Reputation: 6122
I am extracting wikipedia pages and writing them in a file using python. Currently am doing this : code snippet :
keyWords = ["kinetic energy", "gravitational force"]
for word in keyWords:
topic = wikipedia.page(word)
text = topic.content
print text
But the content has bad formatting when it displays formulas. For eg :
F = ma becomes something like :
F
m
a
Can you help me figure out how can I have the mathematical formulas cleanly. Thank you!
Upvotes: 1
Views: 1518
Reputation: 1006
There is no LaTeX in the Wikipedia pages grabbed by the Wikipedia module.
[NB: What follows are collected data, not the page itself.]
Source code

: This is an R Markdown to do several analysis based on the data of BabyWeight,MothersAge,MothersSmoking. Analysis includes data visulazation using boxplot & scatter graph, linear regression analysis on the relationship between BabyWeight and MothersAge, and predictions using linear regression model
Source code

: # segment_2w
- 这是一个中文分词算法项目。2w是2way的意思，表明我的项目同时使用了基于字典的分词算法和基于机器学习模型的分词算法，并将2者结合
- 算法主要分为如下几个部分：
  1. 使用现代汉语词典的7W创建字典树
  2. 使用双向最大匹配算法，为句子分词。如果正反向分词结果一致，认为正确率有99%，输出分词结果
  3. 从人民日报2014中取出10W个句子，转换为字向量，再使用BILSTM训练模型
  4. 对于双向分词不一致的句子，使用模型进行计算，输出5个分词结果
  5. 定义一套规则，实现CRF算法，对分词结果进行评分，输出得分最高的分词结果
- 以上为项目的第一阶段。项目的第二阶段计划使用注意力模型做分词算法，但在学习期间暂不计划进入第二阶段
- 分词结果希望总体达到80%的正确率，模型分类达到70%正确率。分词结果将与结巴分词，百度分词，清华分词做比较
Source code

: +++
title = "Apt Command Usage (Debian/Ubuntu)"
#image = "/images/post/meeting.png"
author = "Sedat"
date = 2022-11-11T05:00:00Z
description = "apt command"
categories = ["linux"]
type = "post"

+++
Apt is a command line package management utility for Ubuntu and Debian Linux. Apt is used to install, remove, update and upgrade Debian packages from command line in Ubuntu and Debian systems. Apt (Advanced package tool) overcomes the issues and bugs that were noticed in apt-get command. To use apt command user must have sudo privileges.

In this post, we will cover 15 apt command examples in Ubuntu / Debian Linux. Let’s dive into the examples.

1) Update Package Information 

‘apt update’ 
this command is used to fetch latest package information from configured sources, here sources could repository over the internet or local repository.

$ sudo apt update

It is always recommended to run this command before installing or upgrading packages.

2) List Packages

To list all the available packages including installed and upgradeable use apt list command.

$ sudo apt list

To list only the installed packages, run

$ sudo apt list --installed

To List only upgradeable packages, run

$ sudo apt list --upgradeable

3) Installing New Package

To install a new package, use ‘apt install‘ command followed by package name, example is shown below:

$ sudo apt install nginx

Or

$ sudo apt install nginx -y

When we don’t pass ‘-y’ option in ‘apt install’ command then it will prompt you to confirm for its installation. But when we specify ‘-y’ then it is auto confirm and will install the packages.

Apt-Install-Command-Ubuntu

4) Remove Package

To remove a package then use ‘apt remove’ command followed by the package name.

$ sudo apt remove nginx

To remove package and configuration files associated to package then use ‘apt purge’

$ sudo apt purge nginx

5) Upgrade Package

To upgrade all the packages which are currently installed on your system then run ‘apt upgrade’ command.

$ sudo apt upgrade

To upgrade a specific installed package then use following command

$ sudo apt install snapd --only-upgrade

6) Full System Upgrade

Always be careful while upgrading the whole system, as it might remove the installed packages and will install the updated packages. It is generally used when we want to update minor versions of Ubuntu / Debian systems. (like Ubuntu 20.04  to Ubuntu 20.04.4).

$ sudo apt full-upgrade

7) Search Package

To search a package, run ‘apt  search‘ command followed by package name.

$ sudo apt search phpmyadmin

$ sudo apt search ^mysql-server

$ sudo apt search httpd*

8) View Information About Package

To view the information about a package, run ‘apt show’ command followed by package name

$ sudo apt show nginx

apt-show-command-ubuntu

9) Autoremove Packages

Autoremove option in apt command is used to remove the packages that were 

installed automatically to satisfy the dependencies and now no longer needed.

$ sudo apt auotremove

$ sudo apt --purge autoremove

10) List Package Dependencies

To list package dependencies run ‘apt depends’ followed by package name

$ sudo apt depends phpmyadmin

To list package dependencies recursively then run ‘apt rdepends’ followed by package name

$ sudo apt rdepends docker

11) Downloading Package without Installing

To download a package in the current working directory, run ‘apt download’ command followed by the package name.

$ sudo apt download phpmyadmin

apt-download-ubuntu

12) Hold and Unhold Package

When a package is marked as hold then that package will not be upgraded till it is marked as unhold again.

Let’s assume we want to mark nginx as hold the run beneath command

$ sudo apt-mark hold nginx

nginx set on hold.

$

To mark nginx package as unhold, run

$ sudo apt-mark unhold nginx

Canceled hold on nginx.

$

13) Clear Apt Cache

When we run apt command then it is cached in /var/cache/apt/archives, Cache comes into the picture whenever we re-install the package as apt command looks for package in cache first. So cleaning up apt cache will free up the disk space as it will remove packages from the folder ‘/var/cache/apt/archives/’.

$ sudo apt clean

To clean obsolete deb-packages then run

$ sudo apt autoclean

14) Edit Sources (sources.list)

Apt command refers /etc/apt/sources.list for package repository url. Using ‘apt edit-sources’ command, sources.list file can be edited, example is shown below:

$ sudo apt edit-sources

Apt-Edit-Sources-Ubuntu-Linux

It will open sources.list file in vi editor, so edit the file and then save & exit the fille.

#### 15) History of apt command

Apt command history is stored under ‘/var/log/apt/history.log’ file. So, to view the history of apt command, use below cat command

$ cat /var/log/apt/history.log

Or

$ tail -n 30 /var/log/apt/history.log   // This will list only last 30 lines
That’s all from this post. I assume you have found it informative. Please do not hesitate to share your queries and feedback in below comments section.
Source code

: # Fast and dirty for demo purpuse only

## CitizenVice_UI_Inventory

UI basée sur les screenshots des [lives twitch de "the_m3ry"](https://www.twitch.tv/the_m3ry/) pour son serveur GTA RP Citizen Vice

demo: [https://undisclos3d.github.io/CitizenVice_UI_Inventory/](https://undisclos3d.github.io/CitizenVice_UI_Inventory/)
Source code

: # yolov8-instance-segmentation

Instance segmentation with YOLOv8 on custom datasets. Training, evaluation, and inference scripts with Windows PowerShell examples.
In order to extract all the equations from a Wikipedia page you can take advantage of the BeautifulSoup package.
import wikipedia
from bs4 import BeautifulSoup
topic = wikipedia.page('kinetic energy')
equations = BeautifulSoup(topic.html()).find_all('annotation')
You can then extract the source of any given equation via
equations[0].text
#'{\\displaystyle {\\vec {F}}=m{\\vec {a}}}'
or
equations[0].text.split('{\\displaystyle ')[1][:-1]
#'{\\vec {F}}=m{\\vec {a}}'
though this is still not an entirely useful format. You should also note that there tends to be a lot of "one letter" equations that arise from references to a variable, so this might not be the best technique. What are you trying to accomplish?
Upvotes: 2